Long Term Outcomes of a Randomized Trial of Anti-T Lymphocyte Globulin to Improve Moderate-Severe Chronic Gvhd Free Survival after Unrelated Donor Hematopoietic Cell Transplantation: A CIBMTR Analysis

Background: Results from randomized trials suggest that prophylaxis with anti-T lymphocyte globulin (ATLG) decreased the incidence of chronic graft-versus-host disease (cGVHD) without adversely impacting progression-free (PFS) or overall survival (OS). However, one prospective double blind randomized trial (NCT01295710) in adult recipients of a myeloablative 8/8 HLA matched unrelated donor grafts for acute leukemia or myelodysplastic syndromes who received ATLG with standard GVHD prophylaxis (tacrolimus and methotrexate), that was performed predominantly in the United States, had differing results. Despite significant reductions in grades 2-4 acute and chronic GVHD, there was inferior PFS and OS at 2 years in ATLG recipients. Moderate to severe cGVHD free survival was similar between study arms. The overall aim of this study was to determine the long-term clinical outcomes of patients treated on this trial based on data reported to the Center for International Blood and Marrow Transplant Research (CIBMTR).

Methods: CIBMTR contacted US clinical trial centers, and, for those centers agreeing to participate, requested the patient CIBMTR Research ID, drug received (placebo or ATLG), and date of diagnosis of moderate-to-severe cGVHD. Fisher’s exact test was used to compare categorical variables, Kruskal-Wallis for the continuous variable (age), Kaplan-Meier method for survival estimates, and the log-rank test for group comparisons of survival distributions and point estimates. Multivariate analyses were performed using the Cox proportional hazards model with ATLG as the main effect. The threshold for clinical significance was set at .05.
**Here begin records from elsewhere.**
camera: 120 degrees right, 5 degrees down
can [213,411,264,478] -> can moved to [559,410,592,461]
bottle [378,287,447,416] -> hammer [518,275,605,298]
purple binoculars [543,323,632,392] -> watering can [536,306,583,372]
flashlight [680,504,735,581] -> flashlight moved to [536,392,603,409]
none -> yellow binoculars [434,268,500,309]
Results: The study population comprised 217 (85.4%) of the 254 initially randomized clinical trial patients, including 108/128 (84.3%) in the placebo arm and 109/126 (86.5%) in the ATLG arm. Median follow-up was 98.8 months (range 27.7-125.6) in the placebo cohort and 97.9 months (range 16.1-125.3) in the ATLG cohort. As in the clinical trial, there were no differences in baseline characteristics between groups except for more males in the placebo group (65.7% vs 46.8%, P = .0061). 93% of patients in both groups identified as White. 4.6% and 3.7% identified as Hispanic in the placebo and ATLG cohorts, respectively. Univariate analysis revealed the probability of moderate-to-severe-cGVHD–free survival was similar between the groups (P = .421) The 2-year probabilities were 41.1% (95% CI, 31.9-50.6) in the placebo group and 46.1% (95% CI, 36.8-55.6) in the ATLG group. The probabilities decreased in both groups over time, being 24.5% (95% CI, 16.4-33.6) at 7 yrs in the placebo group and 33.3% (95% CI, 24.5-42.8) at 7 yrs in the ATLG group (P = .173). There was no difference between the groups at any time point. At 7 yrs after transplant, the probability of OS was similar between the placebo and ATLG groups (P = .290). OS at 2 yrs after transplant was 70.4% (95% CI, 61.4-78.6) in the placebo group and 60.5% (95% CI, 51.2-69.4) in the ATLG group. The probabilities decreased in both groups over time, being 50.4% (95% CI, 40.8-60.0) at 7 yrs in the placebo group and 46.6% (95% CI, 37.1-56.2) at 7 yrs in the ATLG group (P =.584). There was no difference between the groups at any time point. The probability of PFS was similar between the placebo and ATLG groups (P = .146) While PFS at 2 and 3 yrs after transplant was inferior in the ATLG group (P = .010), by 7 yrs the probability of PFS was 44.8% (95% CI, 35.3-54.5) in the placebo group, and 40% (95% CI, 30.9-49.3) in the ATLG group. Disease recurrence was the most common cause of death, 49.2% in the ATLG group and 36.2% in the placebo group. GVHD accounted for 3.2% of deaths in the ATLG group and 12.1% of deaths in the placebo group. In multivariate analysis, prophylaxis with ATLG did not impact moderate-to-severe cGVHD–free survival. (HR 0.644, 95% CI, 0.644-1.242; P = .5068), OS (HR 1.235, 95% CI, 0.857-1.781); P =.2573) or PFS (HR 1.386, 95% CI, 0.974-1.972); P = .07).

Conclusions: This study conducted by the CIBMTR extends the findings of the phase 3 randomized trial clinical trial previously reported. As in the clinical trial, no significant difference was found in moderate to severe cGVHD free survival between the placebo and ATLG groups up to 7 years. In contrast to the clinical trial in which OS and PFS were lower in the ATLG group at 2 years, we found no significant long term differences in OS and PFS up to 7 years after transplant.